TAVŞANLI’NIN  ÇOK ÜNVANLI  EVLADI FEVZİ COŞGUN
 ARAMIZDAN AYRILALI  TAM ON BİR KOCA YIL OLDU           
        Değerli arkadaşım,meslektaşım  Fevzi Coşgun’u  ebediyete uğurladığımızdan bu güne tam 11 koca yıl geçmiş. Ben çok rüya görenlerdenim.  Ama rüyaları yorumlayanlardan değilim.Kendisini vefatından bu güne birkaç kez rüyada görenlerdenim.  Hatta bunu meslektaşım öğretmen Erol Demir’e  de  anlatmıştım. Sevgili merhum arkadaşım Fevzi Coşgun çok ünvanlıydı. TEMA Tavşanlı Gönüllü Temsilcisiydi.  Dünya Dendroloji Derneği’nin Türkiyeli  üyelerindendi.  Büyük ağaçsever,botanikçi,yeşil dostu  Hayrettin Karaca merhumun sevdiklerindendi.
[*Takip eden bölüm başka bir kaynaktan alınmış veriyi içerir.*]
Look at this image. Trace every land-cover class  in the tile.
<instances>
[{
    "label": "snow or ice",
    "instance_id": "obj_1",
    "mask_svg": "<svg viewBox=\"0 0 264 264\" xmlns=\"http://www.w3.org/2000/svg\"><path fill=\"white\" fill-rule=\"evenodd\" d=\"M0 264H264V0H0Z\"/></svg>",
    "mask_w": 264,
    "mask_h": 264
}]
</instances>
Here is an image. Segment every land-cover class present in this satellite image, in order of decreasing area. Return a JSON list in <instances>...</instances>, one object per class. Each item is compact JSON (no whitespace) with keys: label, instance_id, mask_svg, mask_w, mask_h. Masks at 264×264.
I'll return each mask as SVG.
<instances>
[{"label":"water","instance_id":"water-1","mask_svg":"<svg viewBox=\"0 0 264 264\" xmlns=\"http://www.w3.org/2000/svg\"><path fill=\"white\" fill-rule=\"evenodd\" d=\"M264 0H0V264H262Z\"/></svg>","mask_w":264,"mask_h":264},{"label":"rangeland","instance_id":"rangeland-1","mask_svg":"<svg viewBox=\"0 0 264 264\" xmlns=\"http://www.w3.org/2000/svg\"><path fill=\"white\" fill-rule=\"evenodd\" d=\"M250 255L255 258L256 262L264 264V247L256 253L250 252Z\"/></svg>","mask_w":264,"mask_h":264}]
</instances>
Hatta   Tavşanlı Belediye Başkanıyken merhum Hayrettin Karaca’yı belediye meclisinde alınan bir kararla Tavşanlı’nın Fahri Hemşehrisi bile yapmıştı.  Merhum Fevzi Coşgun başarılı bir köy öğretmeniydi. Bir ara benim gibi Yedek Subay öğretmenlik yapmıştı.  Bir teftiş raporunu görmüştüm. Raporun bir köşesinde küçük bir not vardı ; teftiş eden müfettiş;”Allah  seni bu vatana bağışlasın” diye not düşmüştü. Sonra sevgili arkadaşım  köyden şehre göçtü. Şehir okullarında öğretmenlik ve müdürlük yaptı. Bir ara da Tavşanlı Halk Eğitim Merkezi ve Kurslar Müdürüydü.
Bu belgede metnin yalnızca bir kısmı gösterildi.